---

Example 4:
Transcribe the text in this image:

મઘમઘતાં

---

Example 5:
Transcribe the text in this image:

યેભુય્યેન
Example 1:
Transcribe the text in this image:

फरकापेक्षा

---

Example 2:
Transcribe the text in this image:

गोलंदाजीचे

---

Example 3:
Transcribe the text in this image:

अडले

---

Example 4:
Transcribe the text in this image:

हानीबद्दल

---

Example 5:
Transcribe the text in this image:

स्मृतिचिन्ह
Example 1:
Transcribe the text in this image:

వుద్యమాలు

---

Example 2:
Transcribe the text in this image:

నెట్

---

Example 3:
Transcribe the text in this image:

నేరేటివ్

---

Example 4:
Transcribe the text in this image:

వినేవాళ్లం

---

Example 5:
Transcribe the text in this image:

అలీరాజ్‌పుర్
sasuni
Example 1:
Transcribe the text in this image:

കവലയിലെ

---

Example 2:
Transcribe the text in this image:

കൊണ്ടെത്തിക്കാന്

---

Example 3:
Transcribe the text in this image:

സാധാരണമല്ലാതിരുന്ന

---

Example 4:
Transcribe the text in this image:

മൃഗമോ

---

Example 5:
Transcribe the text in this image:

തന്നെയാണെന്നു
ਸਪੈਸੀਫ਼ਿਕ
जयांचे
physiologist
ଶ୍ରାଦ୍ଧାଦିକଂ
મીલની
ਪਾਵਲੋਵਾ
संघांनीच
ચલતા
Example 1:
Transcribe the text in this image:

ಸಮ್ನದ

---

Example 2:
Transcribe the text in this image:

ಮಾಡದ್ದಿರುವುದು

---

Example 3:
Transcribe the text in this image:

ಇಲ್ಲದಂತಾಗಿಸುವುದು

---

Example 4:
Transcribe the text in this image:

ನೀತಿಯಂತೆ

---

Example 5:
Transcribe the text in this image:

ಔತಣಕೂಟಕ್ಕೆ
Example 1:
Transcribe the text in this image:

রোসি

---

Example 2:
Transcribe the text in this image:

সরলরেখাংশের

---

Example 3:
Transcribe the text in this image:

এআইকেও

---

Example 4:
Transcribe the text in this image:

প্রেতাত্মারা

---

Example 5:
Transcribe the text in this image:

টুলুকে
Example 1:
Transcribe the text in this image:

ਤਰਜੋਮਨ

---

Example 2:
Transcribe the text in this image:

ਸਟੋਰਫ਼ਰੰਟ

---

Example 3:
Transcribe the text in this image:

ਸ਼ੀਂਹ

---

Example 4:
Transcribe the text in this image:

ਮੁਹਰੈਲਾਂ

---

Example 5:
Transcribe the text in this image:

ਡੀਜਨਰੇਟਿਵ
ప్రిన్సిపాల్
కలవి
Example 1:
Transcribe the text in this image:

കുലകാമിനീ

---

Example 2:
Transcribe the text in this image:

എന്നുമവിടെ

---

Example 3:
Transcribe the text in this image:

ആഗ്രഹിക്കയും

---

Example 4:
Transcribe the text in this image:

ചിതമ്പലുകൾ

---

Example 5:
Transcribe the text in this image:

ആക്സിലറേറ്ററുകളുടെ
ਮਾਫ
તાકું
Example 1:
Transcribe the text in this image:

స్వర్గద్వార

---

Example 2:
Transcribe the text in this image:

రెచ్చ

• • •

» **Your assignment**:
All of the data above needs to be transcribed verbatim.

» **Output for this exercise**:
---

Example 4:
Transcribe the text in this image:

મઘમઘતાં

---

Example 5:
Transcribe the text in this image:

યેભુય્યેન
Example 1:
Transcribe the text in this image:

फरकापेक्षा

---

Example 2:
Transcribe the text in this image:

गोलंदाजीचे

---

Example 3:
Transcribe the text in this image:

अडले

---

Example 4:
Transcribe the text in this image:

हानीबद्दल

---

Example 5:
Transcribe the text in this image:

स्मृतिचिन्ह
Example 1:
Transcribe the text in this image:

వుద్యమాలు

---

Example 2:
Transcribe the text in this image:

నెట్

---

Example 3:
Transcribe the text in this image:

నేరేటివ్

---

Example 4:
Transcribe the text in this image:

వినేవాళ్లం

---

Example 5:
Transcribe the text in this image:

అలీరాజ్‌పుర్
sasuni
Example 1:
Transcribe the text in this image:

കവലയിലെ

---

Example 2:
Transcribe the text in this image:

കൊണ്ടെത്തിക്കാന്

---

Example 3:
Transcribe the text in this image:

സാധാരണമല്ലാതിരുന്ന

---

Example 4:
Transcribe the text in this image:

മൃഗമോ

---

Example 5:
Transcribe the text in this image:

തന്നെയാണെന്നു
ਸਪੈਸੀਫ਼ਿਕ
जयांचे
physiologist
ଶ୍ରାଦ୍ଧାଦିକଂ
મીલની
ਪਾਵਲੋਵਾ
संघांनीच
ચલતા
Example 1:
Transcribe the text in this image:

ಸಮ್ನದ

---

Example 2:
Transcribe the text in this image:

ಮಾಡದ್ದಿರುವುದು

---

Example 3:
Transcribe the text in this image:

ಇಲ್ಲದಂತಾಗಿಸುವುದು

---

Example 4:
Transcribe the text in this image:

ನೀತಿಯಂತೆ

---

Example 5:
Transcribe the text in this image:

ಔತಣಕೂಟಕ್ಕೆ
Example 1:
Transcribe the text in this image:

রোসি

---

Example 2:
Transcribe the text in this image:

সরলরেখাংশের

---

Example 3:
Transcribe the text in this image:

এআইকেও

---

Example 4:
Transcribe the text in this image:

প্রেতাত্মারা

---

Example 5:
Transcribe the text in this image:

টুলুকে
Example 1:
Transcribe the text in this image:

ਤਰਜੋਮਨ

---

Example 2:
Transcribe the text in this image:

ਸਟੋਰਫ਼ਰੰਟ

---

Example 3:
Transcribe the text in this image:

ਸ਼ੀਂਹ

---

Example 4:
Transcribe the text in this image:

ਮੁਹਰੈਲਾਂ

---

Example 5:
Transcribe the text in this image:

ਡੀਜਨਰੇਟਿਵ
ప్రిన్సిపాల్
కలవి
Example 1:
Transcribe the text in this image:

കുലകാമിനീ

---

Example 2:
Transcribe the text in this image:

എന്നുമവിടെ

---

Example 3:
Transcribe the text in this image:

ആഗ്രഹിക്കയും

---

Example 4:
Transcribe the text in this image:

ചിതമ്പലുകൾ

---

Example 5:
Transcribe the text in this image:

ആക്സിലറേറ്ററുകളുടെ
ਮਾਫ
તાકું
Example 1:
Transcribe the text in this image:

స్వర్గద్వార

---

Example 2:
Transcribe the text in this image:

రెచ్చ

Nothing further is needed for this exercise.